Matt Damon is right: phones + Netflix mean we are now in the pub bore age of cinema

The streaming giant has the data that proves we all just watch things with one hand gripping our phones, so need to have the plot explained to us over and over again
  
  

Matt Damon at The Rip premiere in New York.
Spoonfeeding us … Matt Damon at The Rip premiere in New York. Photograph: Erik Pendzich/Shutterstock

Matt Damon has a new film out, a $100m cop thriller co-starring Ben Affleck called The Rip. It is currently the most watched film on Netflix, because it is a Netflix movie. So how is Damon choosing to promote his new Netflix movie? By kind of laying into Netflix.

During an interview on The Joe Rogan Experience, Damon went to great lengths to describe the differences between going to see a film theatrically and watching it on television. Explaining his experience of watching One Battle After Another in an Imax screening, Damon said: “I always say it’s more like going to church – you show up at an appointed time. It doesn’t wait for you.”

Making something that you know will be primarily watched on Netflix, on the other hand, means resigning yourself to a lack of concentration. Maybe the lights are on. Maybe you’re watching it in chunks. Maybe your kids won’t shut up. Damon told Rogan that the streamer asks film-makers to dumb things down a little, adding a big action set piece early on to keep viewers interested, and advising them that: “It wouldn’t be terrible if you reiterated the plot three or four times in the dialogue because people are on their phones while they’re watching.” Describing this, Damon added: “It’s going to really start to infringe on how we’re telling these stories.”

Now, there are three ways to take this. The first is: well, duh. If you’ve ever watched anything on Netflix, you’ll know that what Damon said is completely true. If the streaming era of film-making has a signature tell, it’s that things quite often have to be slowed down and explained to us over and over again like we’re a bunch of children.

It isn’t a film, but the last season of Stranger Things was a perfect demonstration of that. In fact, I’m convinced that its episodes were so long because, before anything actually happened on the show, some characters had to slowly explain exactly what they were about to do. This arguably reached its nadir in a scene where someone literally used some props to carefully reiterate the plot so far, which is the storytelling equivalent of watching a pub bore demonstrate the offside rule with beermats.

There are exceptions to the rule, of course – typically if Netflix thinks it’s got a sniff of an Oscar, maybe with a Frankenstein or a Train Dreams, then directors are usually allowed to be as oblique as they want.
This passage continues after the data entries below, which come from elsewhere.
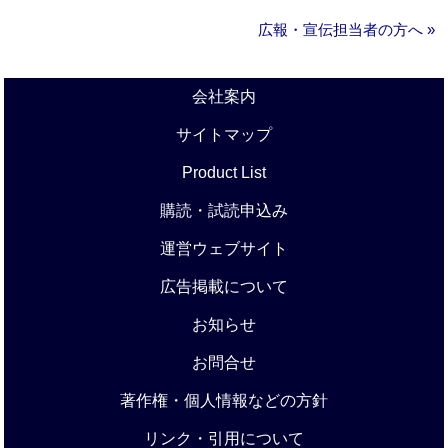
広報・宣伝担当者の方へ »
会社案内
サイトマップ
Product List
購読・試読申込み
運営ウェブサイト
広告掲載について
お知らせ
お問合せ
著作権・個人情報などの方針
リンク・引用について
But aside from that we should all sit down, shut up and wait to be spoonfed.

The second takeaway is that maybe, just maybe, Netflix knows what it’s talking about. Obviously it’s very depressing to think that the owner-elect of Warner Bros thinks that anyone who watches anything is a distracted, attentionless idiot. Had this always been the case, then there is an enormous possibility that 2001: A Space Odyssey would have had a wacky sidekick who kept asking David Bowman what all the whizzy colours mean.

However, Netflix is also in possession of a colossal amount of granular viewing data. It knows what we watch, why we watch it and how long we watch it for. And this is plain, concrete data that doesn’t deign to flatter us with highbrow assumptions. It has looked into its crystal ball and seen that we’re all just a bunch of slack-jawed apes who watch things with one hand gripping our phones and the other shoved down the front of our trousers. In other words, if Netflix says that we need to have the plot explained to us over and over again, it’s because it has run the numbers and knows that we do.

But obviously we shouldn’t ignore the third takeaway here, which is that Damon is a few months away from the biggest hit of his entire career. As the star of Christopher Nolan’s The Odyssey, Damon knows that he’s about to feature in a huge, theatrical-first spectacular that will probably play with the concept of time and (whisper it) in all likelihood be quite hard to follow at times. And he knows that it’s going to make a billion dollars, which gives him quite a strong position to crap on Netflix.

That said, if Netflix had made The Odyssey then Damon would have kept halting the action to explain why so many characters have such similar names. And it probably would have made two billion dollars, because this is what we deserve.